SINGAPORE (Nov 9): Courts Asia has reported a net profit of $1.5 million for 2Q FY17/18, down 74.7% from its net profit of $5.98 million a year ago on lower profit margins in Singapore.
Revenue for the quarter fell 1.4% to $176.5 million compared to a year ago from lower revenue contributions from Malaysia, which decreased 19.7% in Singapore currency terms due to the lower sales of goods and earned service charge income.
The lower contribution from Malaysia was partially offset by higher revenue from Singapore and Indonesia, which grew due to higher sales of goods and contributions from newly-opened stores, respectively.
Gross profit margin, however, decreased to 34.2% in Q2 FY17/18 to from 35.9% in Q2 FY16/17.
This was mainly due to lower merchandise margin across all product categories in Singapore due to ongoing renovation sale promotions in its Singapore flagship store, COURTS Megastore; a drop in credit sales in Singapore and Malaysia; as well as an increase in impairment costs.
Overall, the group remains optimistic on the longer-term outlook while investing in the growth engines of its business, as it seeks out opportunities to deliver greater shareholder value.
“The retail landscape has been challenging and uncertain across our operating markets.

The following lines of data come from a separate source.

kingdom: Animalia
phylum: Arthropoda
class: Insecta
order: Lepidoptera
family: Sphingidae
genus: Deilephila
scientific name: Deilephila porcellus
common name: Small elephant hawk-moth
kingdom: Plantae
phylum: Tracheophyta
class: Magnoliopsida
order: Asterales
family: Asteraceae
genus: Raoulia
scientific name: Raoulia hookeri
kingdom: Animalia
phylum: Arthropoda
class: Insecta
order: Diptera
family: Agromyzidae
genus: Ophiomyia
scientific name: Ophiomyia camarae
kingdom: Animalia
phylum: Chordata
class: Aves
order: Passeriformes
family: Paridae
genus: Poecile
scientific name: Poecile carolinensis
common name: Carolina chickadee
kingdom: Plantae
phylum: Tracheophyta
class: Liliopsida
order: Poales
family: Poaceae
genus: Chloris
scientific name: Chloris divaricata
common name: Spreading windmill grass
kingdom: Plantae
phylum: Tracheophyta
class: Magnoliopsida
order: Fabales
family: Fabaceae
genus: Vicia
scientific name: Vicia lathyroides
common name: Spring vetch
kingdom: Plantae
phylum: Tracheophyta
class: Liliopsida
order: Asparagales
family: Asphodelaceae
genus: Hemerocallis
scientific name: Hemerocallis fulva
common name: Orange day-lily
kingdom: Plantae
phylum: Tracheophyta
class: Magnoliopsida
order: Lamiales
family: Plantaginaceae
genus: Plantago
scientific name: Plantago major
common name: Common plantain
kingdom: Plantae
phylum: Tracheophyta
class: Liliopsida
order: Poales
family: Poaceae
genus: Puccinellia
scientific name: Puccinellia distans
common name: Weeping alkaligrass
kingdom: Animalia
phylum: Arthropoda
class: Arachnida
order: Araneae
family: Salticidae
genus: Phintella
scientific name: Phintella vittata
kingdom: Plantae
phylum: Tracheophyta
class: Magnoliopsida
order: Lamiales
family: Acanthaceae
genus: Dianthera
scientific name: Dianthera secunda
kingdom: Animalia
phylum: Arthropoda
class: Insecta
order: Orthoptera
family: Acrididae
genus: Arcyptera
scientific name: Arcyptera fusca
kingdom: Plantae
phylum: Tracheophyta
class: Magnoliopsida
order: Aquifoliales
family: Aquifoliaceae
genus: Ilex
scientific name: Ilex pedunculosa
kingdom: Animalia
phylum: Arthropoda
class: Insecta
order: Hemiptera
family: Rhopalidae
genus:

Whilst topline performance held steady, our bottomline took a short-term impact from lower margins this quarter mainly due to ongoing renovation sale promotions at our Megastore and a dip in credit sales,” says executive director and group CEO, Terence Donald O’Connor.
“We have undertaken a cost-efficiency exercise to reduce the operating costs which included right-sizing the workforce to the business. Moving forward, it is imperative that we continue to keep a sharp focus on increasing productivity and controlling costs,” he adds.
Shares in Courts Asia closed 1 cent lower at 38 cents on Thursday.